I first crossed paths with Roger as a proud owner of Rm-9 mk I  serial#119 and ultimately had him upgrade with chokes and top plate fuse holders to what he called 1.5. 

Roger was generous with his time and knowledge as was pleased to share. I always regretted selling the Rm-9 mk 1.5 

After running down the OTL rabbit hole for several years, I returned to the MR family in 2011 when I purchased his hand built, cost no object Rm-9 Special Edition and haven't looked back since. EL 34 magic!!  So his legacy lives on each and every time I fire up my rig.

#RIP RM

I don’t know (perhaps clio09 does?) if Roger left behind an assistant who can continue to provide service for the Music Reference products. But Tom Carione at Brooks Berdan Ltd. in Monrovia California knows the amps well (and appreciates their design sophistication and build quality), and can keep your MR gear working the rest of your life. Tom is a maintenance tech at an L.A. radio or TV station, and is in the shop on Wednesdays and Saturdays. He was Brooks’ electronics man for years, and stayed on after Brooks’ wife Sheila took over in Brooks’ (R.I.P.) absence.

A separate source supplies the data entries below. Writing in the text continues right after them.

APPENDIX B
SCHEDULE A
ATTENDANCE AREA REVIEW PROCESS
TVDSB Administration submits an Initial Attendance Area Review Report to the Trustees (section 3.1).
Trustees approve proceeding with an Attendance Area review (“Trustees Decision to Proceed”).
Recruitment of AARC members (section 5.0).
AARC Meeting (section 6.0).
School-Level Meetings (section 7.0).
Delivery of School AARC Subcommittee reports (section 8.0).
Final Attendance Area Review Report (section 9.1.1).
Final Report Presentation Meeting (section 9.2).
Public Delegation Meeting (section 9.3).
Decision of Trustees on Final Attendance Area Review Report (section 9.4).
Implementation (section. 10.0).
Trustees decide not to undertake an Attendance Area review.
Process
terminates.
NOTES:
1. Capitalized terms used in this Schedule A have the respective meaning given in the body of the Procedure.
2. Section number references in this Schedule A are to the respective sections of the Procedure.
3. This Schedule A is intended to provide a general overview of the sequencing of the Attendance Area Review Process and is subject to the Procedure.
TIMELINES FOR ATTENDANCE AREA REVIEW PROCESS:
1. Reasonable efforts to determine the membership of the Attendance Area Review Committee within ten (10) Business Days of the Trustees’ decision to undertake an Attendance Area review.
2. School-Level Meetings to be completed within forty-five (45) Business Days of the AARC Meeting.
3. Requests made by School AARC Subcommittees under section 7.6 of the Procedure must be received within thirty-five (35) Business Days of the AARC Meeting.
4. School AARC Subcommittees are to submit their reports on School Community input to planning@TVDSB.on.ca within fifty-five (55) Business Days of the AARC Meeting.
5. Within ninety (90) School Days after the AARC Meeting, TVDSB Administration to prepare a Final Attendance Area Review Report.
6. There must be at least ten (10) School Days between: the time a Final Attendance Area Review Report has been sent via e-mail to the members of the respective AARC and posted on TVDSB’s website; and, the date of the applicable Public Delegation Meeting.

It was Brooks who hipped me to Roger and his amps, of which he was a huge fan. He was happy to take more money from the customers of his who wanted to own bragging rights amps from VTL and Jadis, but those who were looking for value were directed to Music Reference.

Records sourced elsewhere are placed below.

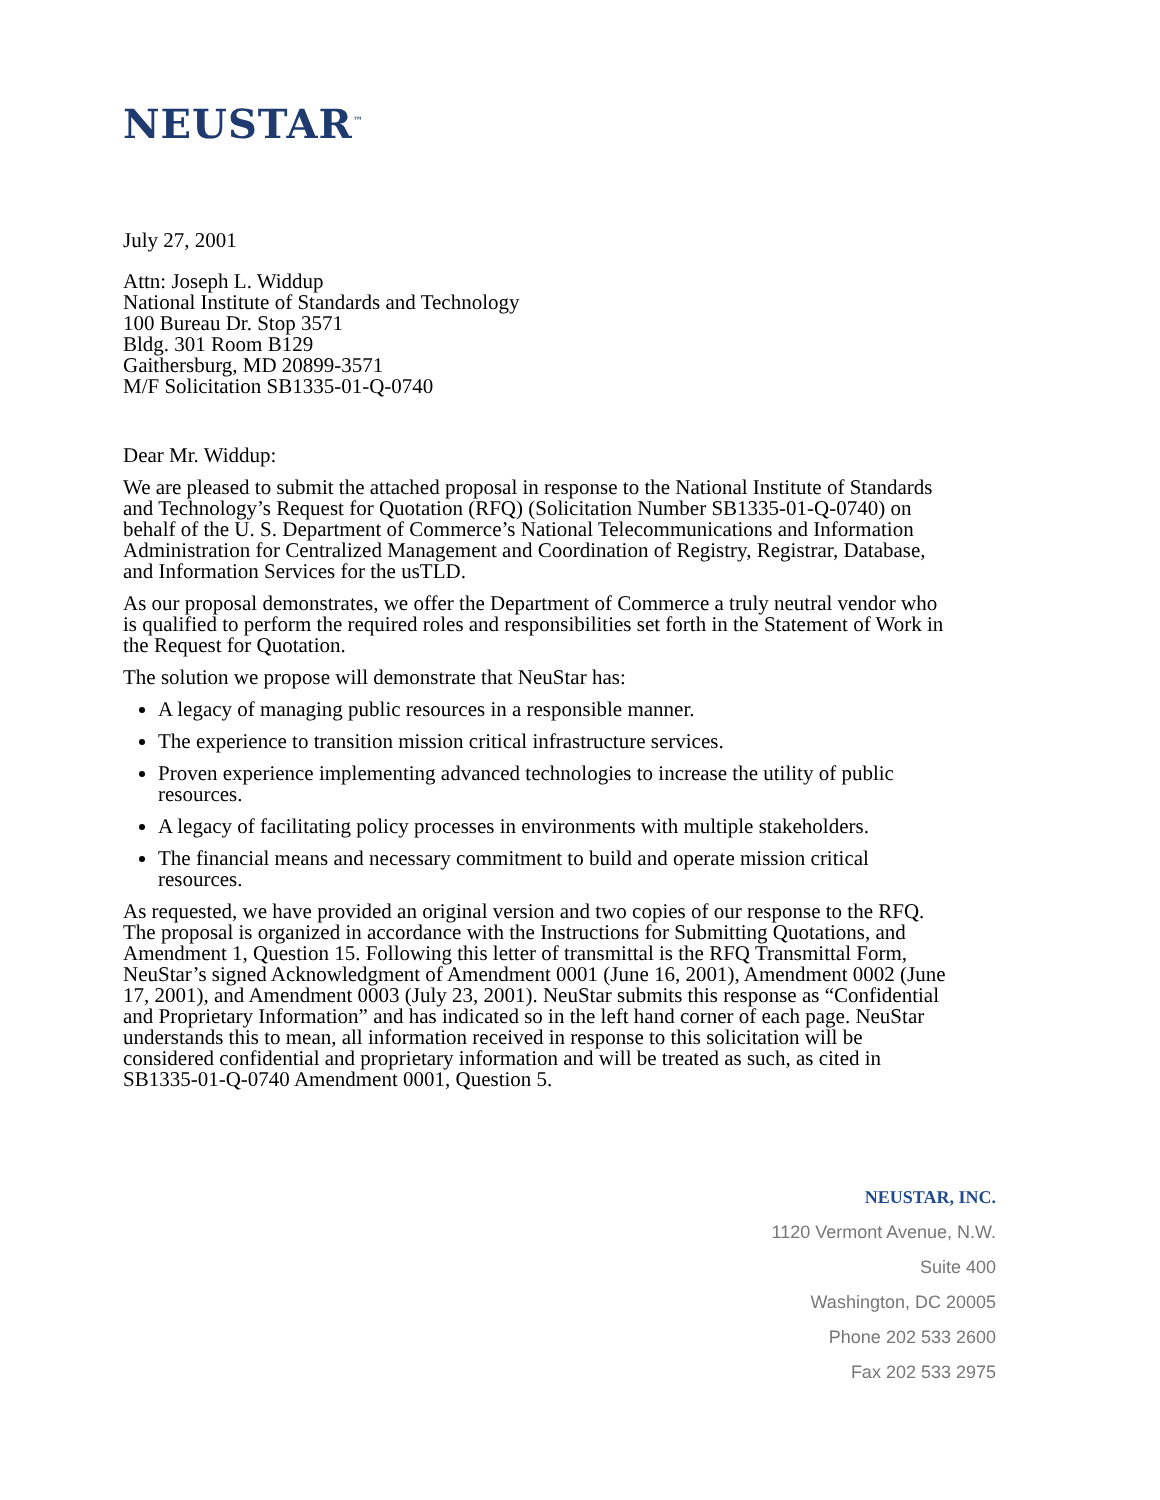NEUSTAR<sup>™</sup>
July 27, 2001
Attn: Joseph L. Widdup
National Institute of Standards and Technology
100 Bureau Dr. Stop 3571
Bldg. 301 Room B129
Gaithersburg, MD 20899-3571
M/F Solicitation SB1335-01-Q-0740
Dear Mr. Widdup:
We are pleased to submit the attached proposal in response to the National Institute of Standards and Technology’s Request for Quotation (RFQ) (Solicitation Number SB1335-01-Q-0740) on behalf of the U. S. Department of Commerce’s National Telecommunications and Information Administration for Centralized Management and Coordination of Registry, Registrar, Database, and Information Services for the usTLD.
As our proposal demonstrates, we offer the Department of Commerce a truly neutral vendor who is qualified to perform the required roles and responsibilities set forth in the Statement of Work in the Request for Quotation.
The solution we propose will demonstrate that NeuStar has:
A legacy of managing public resources in a responsible manner.
The experience to transition mission critical infrastructure services.
Proven experience implementing advanced technologies to increase the utility of public resources.
A legacy of facilitating policy processes in environments with multiple stakeholders.
The financial means and necessary commitment to build and operate mission critical resources.
As requested, we have provided an original version and two copies of our response to the RFQ. The proposal is organized in accordance with the Instructions for Submitting Quotations, and Amendment 1, Question 15. Following this letter of transmittal is the RFQ Transmittal Form, NeuStar’s signed Acknowledgment of Amendment 0001 (June 16, 2001), Amendment 0002 (June 17, 2001), and Amendment 0003 (July 23, 2001). NeuStar submits this response as “Confidential and Proprietary Information” and has indicated so in the left hand corner of each page. NeuStar understands this to mean, all information received in response to this solicitation will be considered confidential and proprietary information and will be treated as such, as cited in SB1335-01-Q-0740 Amendment 0001, Question 5.
NEUSTAR, INC.
1120 Vermont Avenue, N.W.
Suite 400
Washington, DC 20005
Phone 202 533 2600
Fax 202 533 2975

BB Ltd., last time I was in the shop, had a healthy stock of RAM Tubes on hand, matched in pairs and quads by Roger himself. Best tubes in the business.

In my last email exchange with Roger (which I just reread, from only a month ago), I asked for his advice on installing a capacitor on the input jacks of the RM-10 Mk.2, to create a high pass filter at 80Hz for use with subs and the old Quad ESL, one of the two loudspeakers Roger used as his load in developing the amp (the other was the Vandersteen 1 or 2). Learning that I own a First Watt B4 active x/o, he advised me to instead x/o at 100Hz (the Quad has a nasty resonance in the 80-90Hz region), using Linkwitz/Riley 4th-order filters on both high and low pass. I offer that info for the benefit of other Quad/RM-10 owners, a magical combination.

In that email, Roger apologized for not responding more promptly, saying that he had been dealing with some health issues. Little did I know.